Recordé esto en estos días en que me tocó regresar al microcentro de Asunción, que ya antes de la pandemia presentaba un estado deplorable, y hallé que ahora está peor. Contribuyen a su imagen desoladora actual las tiendas, hoteles y locales gastronómicos cerrados y el escasísimo movimiento de personas, pasado el mediodía. Las plazas están tristes, abandonadas, sucias y gran parte de esta área de la ciudad, irrespirable.
El Covid-19 se ha constituido en el argumento perfecto para que algunas instituciones, como las municipalidades, dejen de hacer lo poco y mal que venían haciendo en favor del hermoseamiento y mejora de los espacios públicos, reparar las calles y aceras y convertir en lugares amigables a las ciudades que les tocan administrar, cuidar y amar.
Dicho esto, quiero regresar a lo que conté de Lima, para agregar otro aspecto que me encantó: frente a la casa de una familia amiga, en el distrito de San Miguel, el ancho paseo central de la calle en la práctica era un precioso y variado jardín lleno de flores y plantas ornamentales. Esto se debía a que cada familia o frentista adopta la porción de ese espacio de todos que le toca delante de la casa y la mantiene cuidada y bella. Suponemos que esto también habrá sido una iniciativa que requirió un proceso de toma de conciencia y de asunción de responsabilidad entre ciudadanos y autoridades locales para que funcione y se normalice. A lo que voy es que para provocar cambios se requiere planificar, trazar una ruta a seguir y definir las acciones que deben ejecutarse, no una vez, sino en forma continua para alcanzar los objetivos. Es decir, debe pensarse en la sostenibilidad.

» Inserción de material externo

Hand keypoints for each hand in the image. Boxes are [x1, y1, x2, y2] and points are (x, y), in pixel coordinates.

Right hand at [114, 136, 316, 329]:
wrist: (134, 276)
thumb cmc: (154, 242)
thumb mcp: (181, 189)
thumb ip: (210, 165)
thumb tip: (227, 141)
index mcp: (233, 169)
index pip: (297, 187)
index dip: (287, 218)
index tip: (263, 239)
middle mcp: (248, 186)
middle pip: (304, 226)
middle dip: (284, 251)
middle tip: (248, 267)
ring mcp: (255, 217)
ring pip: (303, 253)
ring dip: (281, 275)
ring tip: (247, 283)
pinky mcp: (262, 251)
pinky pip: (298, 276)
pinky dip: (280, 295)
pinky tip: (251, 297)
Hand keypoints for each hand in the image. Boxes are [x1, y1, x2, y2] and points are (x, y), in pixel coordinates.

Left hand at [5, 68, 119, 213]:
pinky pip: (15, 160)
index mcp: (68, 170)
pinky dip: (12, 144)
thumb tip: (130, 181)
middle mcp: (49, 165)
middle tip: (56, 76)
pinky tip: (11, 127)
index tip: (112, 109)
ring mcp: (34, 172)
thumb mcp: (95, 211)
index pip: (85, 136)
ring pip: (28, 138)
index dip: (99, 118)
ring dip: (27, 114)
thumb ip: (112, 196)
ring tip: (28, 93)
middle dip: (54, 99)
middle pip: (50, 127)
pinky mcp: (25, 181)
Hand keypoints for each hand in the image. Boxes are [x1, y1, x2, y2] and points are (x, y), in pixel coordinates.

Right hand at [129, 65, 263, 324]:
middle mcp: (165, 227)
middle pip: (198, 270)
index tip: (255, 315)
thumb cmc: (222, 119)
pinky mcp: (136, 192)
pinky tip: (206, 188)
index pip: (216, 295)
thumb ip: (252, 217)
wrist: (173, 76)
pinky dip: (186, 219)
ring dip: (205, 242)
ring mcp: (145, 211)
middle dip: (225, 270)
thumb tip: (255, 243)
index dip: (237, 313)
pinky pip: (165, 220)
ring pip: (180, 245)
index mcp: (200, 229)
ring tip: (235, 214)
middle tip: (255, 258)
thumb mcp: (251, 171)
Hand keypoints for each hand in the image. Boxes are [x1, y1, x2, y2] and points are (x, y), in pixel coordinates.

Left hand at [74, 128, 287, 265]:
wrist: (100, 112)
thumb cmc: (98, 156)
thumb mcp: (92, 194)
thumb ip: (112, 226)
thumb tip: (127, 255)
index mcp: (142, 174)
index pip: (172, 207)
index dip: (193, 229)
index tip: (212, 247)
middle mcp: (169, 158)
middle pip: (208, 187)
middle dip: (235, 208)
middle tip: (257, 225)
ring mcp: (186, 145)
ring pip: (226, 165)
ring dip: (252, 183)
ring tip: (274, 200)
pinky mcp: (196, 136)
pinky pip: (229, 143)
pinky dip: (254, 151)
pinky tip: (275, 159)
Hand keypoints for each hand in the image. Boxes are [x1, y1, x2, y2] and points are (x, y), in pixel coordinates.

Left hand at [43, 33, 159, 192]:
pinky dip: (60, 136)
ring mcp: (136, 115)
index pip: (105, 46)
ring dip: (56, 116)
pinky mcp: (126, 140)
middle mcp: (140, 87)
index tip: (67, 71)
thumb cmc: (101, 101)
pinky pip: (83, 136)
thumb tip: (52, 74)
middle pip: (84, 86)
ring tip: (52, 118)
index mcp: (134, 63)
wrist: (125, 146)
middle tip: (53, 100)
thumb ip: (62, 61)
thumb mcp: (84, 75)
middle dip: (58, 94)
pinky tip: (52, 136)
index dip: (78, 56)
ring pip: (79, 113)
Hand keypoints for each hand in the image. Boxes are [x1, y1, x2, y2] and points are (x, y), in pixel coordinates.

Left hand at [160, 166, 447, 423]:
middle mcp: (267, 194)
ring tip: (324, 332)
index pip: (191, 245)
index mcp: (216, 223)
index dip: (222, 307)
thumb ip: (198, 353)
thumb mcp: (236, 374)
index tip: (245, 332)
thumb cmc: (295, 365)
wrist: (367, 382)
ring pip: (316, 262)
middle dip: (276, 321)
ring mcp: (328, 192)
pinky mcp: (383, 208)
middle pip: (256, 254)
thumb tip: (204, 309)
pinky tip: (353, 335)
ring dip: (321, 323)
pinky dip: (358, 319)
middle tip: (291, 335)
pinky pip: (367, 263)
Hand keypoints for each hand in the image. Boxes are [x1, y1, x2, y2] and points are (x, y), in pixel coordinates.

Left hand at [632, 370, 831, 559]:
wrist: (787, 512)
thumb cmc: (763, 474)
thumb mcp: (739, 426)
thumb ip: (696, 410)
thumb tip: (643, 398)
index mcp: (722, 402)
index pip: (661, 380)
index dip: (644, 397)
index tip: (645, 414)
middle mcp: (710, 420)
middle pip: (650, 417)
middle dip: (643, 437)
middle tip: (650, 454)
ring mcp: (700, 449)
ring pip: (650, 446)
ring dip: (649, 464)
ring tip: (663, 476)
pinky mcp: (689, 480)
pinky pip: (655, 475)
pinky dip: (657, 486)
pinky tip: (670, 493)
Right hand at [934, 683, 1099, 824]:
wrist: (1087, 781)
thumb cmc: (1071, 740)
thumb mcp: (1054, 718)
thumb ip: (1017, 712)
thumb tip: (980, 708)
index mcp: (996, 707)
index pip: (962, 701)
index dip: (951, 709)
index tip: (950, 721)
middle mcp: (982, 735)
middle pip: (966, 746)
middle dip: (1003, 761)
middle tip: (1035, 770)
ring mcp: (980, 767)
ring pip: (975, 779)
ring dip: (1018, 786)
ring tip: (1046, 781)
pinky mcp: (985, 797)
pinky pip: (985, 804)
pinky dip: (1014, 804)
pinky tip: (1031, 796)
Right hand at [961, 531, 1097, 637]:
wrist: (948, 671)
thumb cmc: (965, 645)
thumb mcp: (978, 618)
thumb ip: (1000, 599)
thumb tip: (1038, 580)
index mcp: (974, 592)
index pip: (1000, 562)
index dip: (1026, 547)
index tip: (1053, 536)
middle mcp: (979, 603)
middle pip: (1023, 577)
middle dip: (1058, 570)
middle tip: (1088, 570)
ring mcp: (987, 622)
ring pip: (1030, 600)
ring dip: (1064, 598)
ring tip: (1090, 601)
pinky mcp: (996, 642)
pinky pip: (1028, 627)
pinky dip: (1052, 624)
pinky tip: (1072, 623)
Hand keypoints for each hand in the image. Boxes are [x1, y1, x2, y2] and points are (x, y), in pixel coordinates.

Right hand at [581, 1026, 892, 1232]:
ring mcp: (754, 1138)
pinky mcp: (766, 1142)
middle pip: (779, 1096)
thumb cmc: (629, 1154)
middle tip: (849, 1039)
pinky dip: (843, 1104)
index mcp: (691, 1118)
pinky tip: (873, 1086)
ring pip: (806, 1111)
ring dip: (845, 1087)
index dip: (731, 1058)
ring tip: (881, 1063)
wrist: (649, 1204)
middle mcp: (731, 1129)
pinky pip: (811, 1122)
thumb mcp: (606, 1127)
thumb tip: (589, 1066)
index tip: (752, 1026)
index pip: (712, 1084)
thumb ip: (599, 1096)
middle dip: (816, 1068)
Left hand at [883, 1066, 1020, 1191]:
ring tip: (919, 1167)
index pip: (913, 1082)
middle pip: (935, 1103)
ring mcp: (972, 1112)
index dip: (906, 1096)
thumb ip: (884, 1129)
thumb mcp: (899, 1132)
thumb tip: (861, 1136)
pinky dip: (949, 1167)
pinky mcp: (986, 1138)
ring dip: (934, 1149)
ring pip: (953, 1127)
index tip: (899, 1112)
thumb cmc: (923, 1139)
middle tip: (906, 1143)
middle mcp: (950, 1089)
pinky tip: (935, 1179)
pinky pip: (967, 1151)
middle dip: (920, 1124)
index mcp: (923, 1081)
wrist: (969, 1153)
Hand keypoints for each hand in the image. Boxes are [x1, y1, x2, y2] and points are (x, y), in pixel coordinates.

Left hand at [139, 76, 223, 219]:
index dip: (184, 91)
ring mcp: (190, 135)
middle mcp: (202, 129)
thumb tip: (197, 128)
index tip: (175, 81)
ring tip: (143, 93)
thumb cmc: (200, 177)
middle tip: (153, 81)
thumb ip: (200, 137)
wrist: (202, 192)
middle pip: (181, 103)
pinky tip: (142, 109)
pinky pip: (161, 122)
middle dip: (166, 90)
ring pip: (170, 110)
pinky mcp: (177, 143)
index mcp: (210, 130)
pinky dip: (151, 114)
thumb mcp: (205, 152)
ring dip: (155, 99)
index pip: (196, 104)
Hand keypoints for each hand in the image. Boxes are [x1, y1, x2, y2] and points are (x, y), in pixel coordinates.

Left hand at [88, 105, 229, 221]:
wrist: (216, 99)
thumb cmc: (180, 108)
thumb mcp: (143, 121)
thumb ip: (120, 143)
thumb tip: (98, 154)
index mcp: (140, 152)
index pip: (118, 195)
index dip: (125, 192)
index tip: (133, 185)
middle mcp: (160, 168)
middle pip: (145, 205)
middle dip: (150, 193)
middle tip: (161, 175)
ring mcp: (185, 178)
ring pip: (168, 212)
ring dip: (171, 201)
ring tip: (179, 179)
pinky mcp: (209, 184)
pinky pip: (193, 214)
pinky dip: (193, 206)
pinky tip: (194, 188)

Si en estos momentos estamos espantados porque “arde el país” con cientos de focos de incendio, en su mayoría provocados. O porque nuestros principales ríos están secándose y corremos el riesgo de no garantizar el suministro de agua potable. Si hoy nos resulta una noticia corriente, que no provoca ya indignación, la cantidad de hectáreas de bosques que se destruyen por la deforestación o porque hay cada vez más especies animales y vegetales a punto de desaparecer, es porque no hemos tomado conciencia como sociedad del valor de los recursos naturales y, por lo tanto, no se puede pretender respeto y cuidado de lo que el papa Francisco llama la “casa común”, simplemente porque la gran mayoría no la concibe así. No la piensa así, ni se relaciona con la naturaleza con esa “apertura al estupor y a la maravilla”, ni con el lenguaje de la fraternidad y de la belleza; por lo tanto, las actitudes no pueden sino ser “las del dominador, del consumidor o del mero explotador de recursos, incapaz de poner un límite a sus intereses inmediatos” (Laudato si’).

Por eso son tan comunes aquí las calles que llevan meses cubiertas de agua debido a cañerías rotas, sin que nadie se inmute al respecto, o los terrenos baldíos descuidados por sus propietarios, convertidos en vertederos barriales. Vecinos que queman sus basuras domiciliarias o bien las arrojan en los raudales las veces que llueve. Personas que desperdician ingente cantidad de agua para lavar la vereda o su automóvil o en el simple acto de cepillarse los dientes.
Estos gritos agónicos del medioambiente deben llevarnos urgentemente a promover campañas de concienciación que vayan desde el uso racional del agua hasta explicaciones fáciles sobre las causas del calentamiento global y de las consecuencias que traerán si no modificamos rotundamente la mentalidad destructiva, egoísta e irracional que predomina hoy en nuestro relacionamiento con el mundo y con nuestra propia especie.